Un général saoudien aurait été torturé à mort après avoir refusé de se défaire de sa fortune

Des rumeurs selon lesquelles le prince héritier saoudien Mohammad bin Salman aurait engagé des mercenaires pour torturer des membres de la famille royale récalcitrants parqués dans la salle de bal du Ritz Carlton à Riyad ont circulé peu de temps après la « répression anti-corruption » du mois dernier.

Le prince héritier Mohammad bin Salman

Le prince héritier Mohammad bin Salman

Middle East Eye vient de rapporter que l’un des invités de MBS serait mort sous la torture plutôt que de donner son argent et ses biens à son parent. Il aurait été battu et torturé au point que les membres de sa famille avaient du mal à reconnaître son corps.

 Le major général Ali Alqahtani, détenu début novembre dans le cadre d’une prétendue campagne anti-corruption, travaillait dans les forces de la garde royale.

Il était le directeur du bureau privé du prince Turki Bin Abdullah, le fils de l’ancien roi Abdullah Bin Abdulaziz, selon le journal.

Alqahtani est mort le 12 décembre après avoir été torturé par des décharges électriques, et sa famille a eu du mal à le reconnaître après avoir reçu son corps, selon des sources, a rapporté le journal.

Nous savons que cela pourrait être un choc pour certains – Tom Friedman et le New York Times ont dit que MBS était un gars tellement sympa! Mais cela ne change pas le fait qu’il extorque effectivement les biens des membres de sa propre famille pour combler un trou béant dans le budget du gouvernement saoudien, en employant volontairement la violence si nécessaire d’une manière qui ferait la fierté de Tony Soprano. Exemple: Hier, nous avons noté que le gouvernement saoudien aurait fait au prince Alwaleed bin Talal – l’un des hommes les plus riches du monde – une offre qu’il ne pouvait refuser: soit donner plus de 6 milliards de dollars au Trésor, soit passer le reste de sa vie pendu par les pieds et torturé par des mercenaires étrangers.

À l’époque où le pétrole était à 100 $ et plus, l’économie saoudienne fonctionnait à plein régime et personne n’imaginait que le joyau de la couronne saoudienne – Aramaco – serait sur le bloc des introductions en bourse. Mais les données officielles publiées plus tôt cette semaine ont montré que l’économie saoudienne s’est resserrée cette année pour la première fois en huit ans.

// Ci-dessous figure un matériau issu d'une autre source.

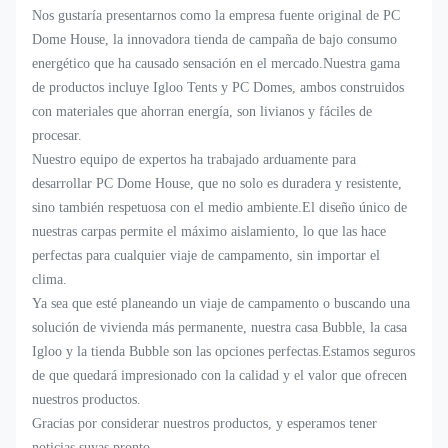
Nos gustaría presentarnos como la empresa fuente original de PC
Dome House, la innovadora tienda de campaña de bajo consumo
energético que ha causado sensación en el mercado.Nuestra gama
de productos incluye Igloo Tents y PC Domes, ambos construidos
con materiales que ahorran energía, son livianos y fáciles de
procesar.
Nuestro equipo de expertos ha trabajado arduamente para
desarrollar PC Dome House, que no solo es duradera y resistente,
sino también respetuosa con el medio ambiente.El diseño único de
nuestras carpas permite el máximo aislamiento, lo que las hace
perfectas para cualquier viaje de campamento, sin importar el
clima.
Ya sea que esté planeando un viaje de campamento o buscando una
solución de vivienda más permanente, nuestra casa Bubble, la casa
Igloo y la tienda Bubble son las opciones perfectas.Estamos seguros
de que quedará impresionado con la calidad y el valor que ofrecen
nuestros productos.
Gracias por considerar nuestros productos, y esperamos tener
noticias suyas pronto.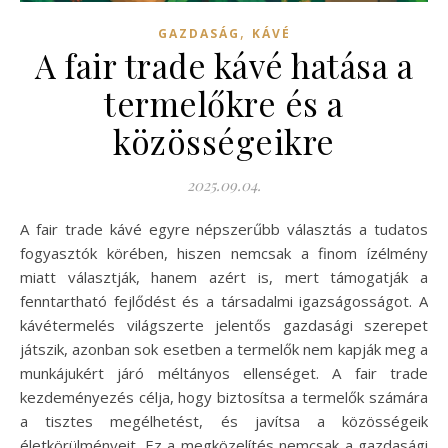
,
GAZDASÁG
KÁVÉ
A fair trade kávé hatása a
termelőkre és a
közösségeikre
2025.09.04.
A fair trade kávé egyre népszerűbb választás a tudatos
fogyasztók körében, hiszen nemcsak a finom ízélmény
miatt választják, hanem azért is, mert támogatják a
fenntartható fejlődést és a társadalmi igazságosságot. A
kávétermelés világszerte jelentős gazdasági szerepet
játszik, azonban sok esetben a termelők nem kapják meg a
munkájukért járó méltányos ellenséget. A fair trade
kezdeményezés célja, hogy biztosítsa a termelők számára
a tisztes megélhetést, és javítsa a közösségeik
életkörülményeit. Ez a megközelítés nemcsak a gazdasági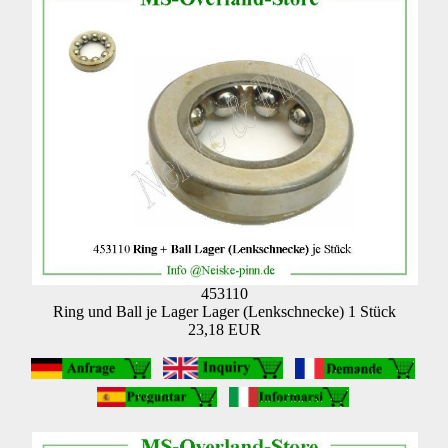
453110
Ring und Ball je Lager Lager (Lenkschnecke) 1 Stück
23,18 EUR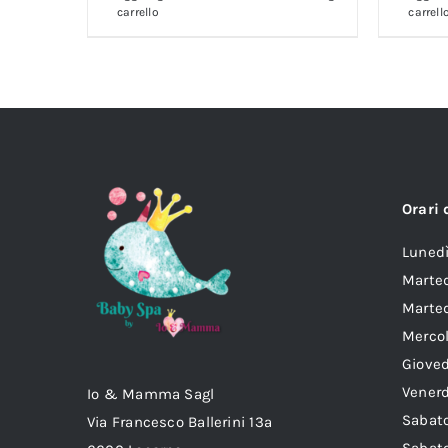
era:
è:
carrello
carrell
CHF 21.95.
CHF 15.00.
Orari 
Lun
Marte
Marted
Mer
Gio
Ven
Io & Mamma Sagl
Sab
Via Francesco Ballerini 13a
Sabat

On estime qu’elle a diminué de 4% en raison de la disparition de milliers d’emplois subventionnés par l’État.

Malgré ce resserrement, les Saoudiens ont annoncé un budget radicalement expansionniste pour 2018. Le gouvernement prévoit des dépenses de 978 milliards de riyals (260,8 milliards de dollars), soit une hausse de 10% par rapport aux estimations de 2017, alors que la guerre par procuration de la famille royale contre l’Iran au Yémen entre dans sa troisième année.

Même si le prix du baril est apparemment bloqué à 50 dollars le baril, le gouvernement saoudien sait que sa survie dépend en partie de l’apaisement des citoyens du pays, qui se sont habitués aux pièges d’un somptueux État-providence.

Cela ramène à l’une des raisons pour lesquelles MBS a pu s’en tirer après sa répression: des millions de Saoudiens normaux ont loué le traitement réservé par MBS à ses concitoyens royaux, considérant qu’il s’agit d’une punition que tous attendaient depuis longtemps.